*Aangeleverde tekst*.
Juist waar opinies en belangen divergeren, wordt in ons vak diplomatie verwacht dat wij de dialoog blijven zoeken. Elkaar publiekelijk de maat nemen – al dan niet onbedoeld – helpt daar niet bij. Zijn we het dan binnen onze eigen organisatie niet juist ook nòg meer naar elkaar verplicht om op een respectvolle en veilige manier de ruimte te geven voor het delen van (tegengestelde) gevoelens en inzichten? Want als wij dat onderling bij BZ niet kunnen, wat is dan ons gezamenlijk perspectief?
Het gesprek over ambtelijke professionaliteit is nog lang niet af. We zullen dat open gesprek met elkaar moeten blijven voeren, en die ruimte moet er ook zijn. Dat zal ongetwijfeld niet altijd even makkelijk zijn. Maar hopelijk wel altijd met respect voor de ander, met het vertrouwen dat collega’s integer hun werk doen en in een omgeving waarin mensen zich veilig voelen om zich uit te spreken. Zonder dat ze daar intern op afgerekend worden of dat ze zich zorgen moeten maken dat interne adviezen in het publieke domein komen. En laat ook maar duidelijk zijn: lekken is een duidelijke grens die niet overschreden mag worden.

*Aangeleverd materiaal*.

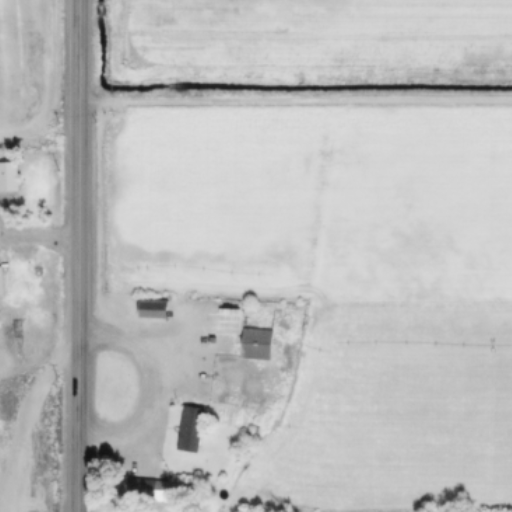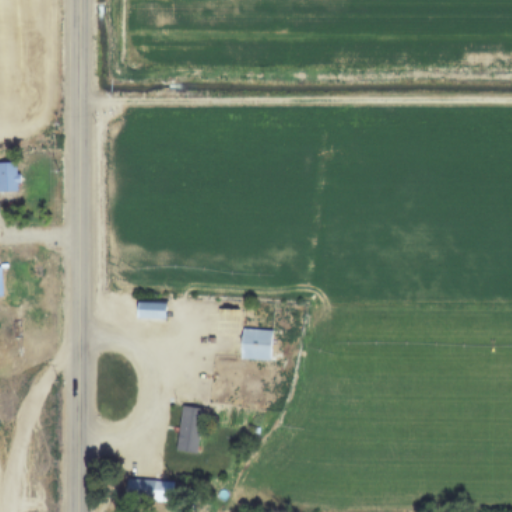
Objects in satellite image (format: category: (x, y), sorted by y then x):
...
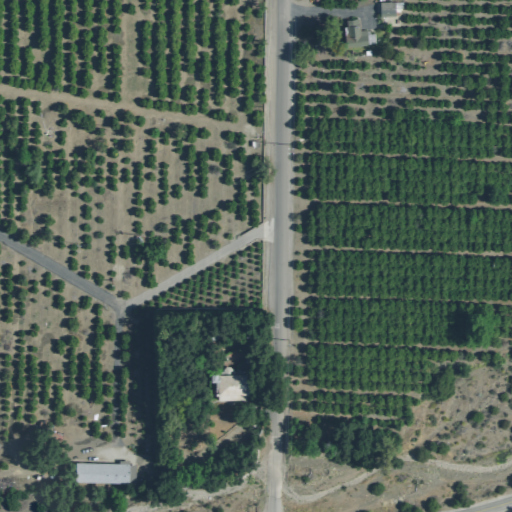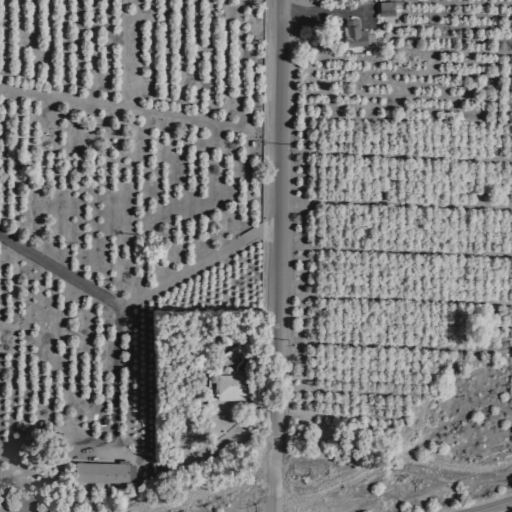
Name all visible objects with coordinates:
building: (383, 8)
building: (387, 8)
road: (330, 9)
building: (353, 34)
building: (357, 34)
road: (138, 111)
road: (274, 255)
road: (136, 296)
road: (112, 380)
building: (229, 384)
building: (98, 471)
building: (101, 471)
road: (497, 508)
--
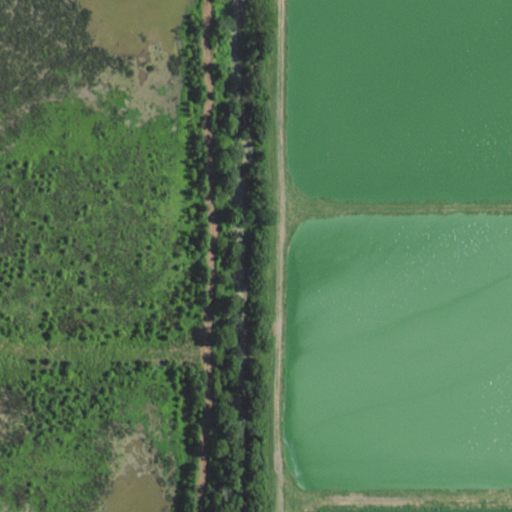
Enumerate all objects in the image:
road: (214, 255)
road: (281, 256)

*Opdracht*.
Haal de tekst over ambtelijke professionaliteit binnen BZ hierboven in zijn geheel naar voren en geef hem letterlijk weer.

*Uitwerking*.
Juist waar opinies en belangen divergeren, wordt in ons vak diplomatie verwacht dat wij de dialoog blijven zoeken. Elkaar publiekelijk de maat nemen – al dan niet onbedoeld – helpt daar niet bij. Zijn we het dan binnen onze eigen organisatie niet juist ook nòg meer naar elkaar verplicht om op een respectvolle en veilige manier de ruimte te geven voor het delen van (tegengestelde) gevoelens en inzichten? Want als wij dat onderling bij BZ niet kunnen, wat is dan ons gezamenlijk perspectief?
Het gesprek over ambtelijke professionaliteit is nog lang niet af. We zullen dat open gesprek met elkaar moeten blijven voeren, en die ruimte moet er ook zijn. Dat zal ongetwijfeld niet altijd even makkelijk zijn. Maar hopelijk wel altijd met respect voor de ander, met het vertrouwen dat collega’s integer hun werk doen en in een omgeving waarin mensen zich veilig voelen om zich uit te spreken. Zonder dat ze daar intern op afgerekend worden of dat ze zich zorgen moeten maken dat interne adviezen in het publieke domein komen. En laat ook maar duidelijk zijn: lekken is een duidelijke grens die niet overschreden mag worden.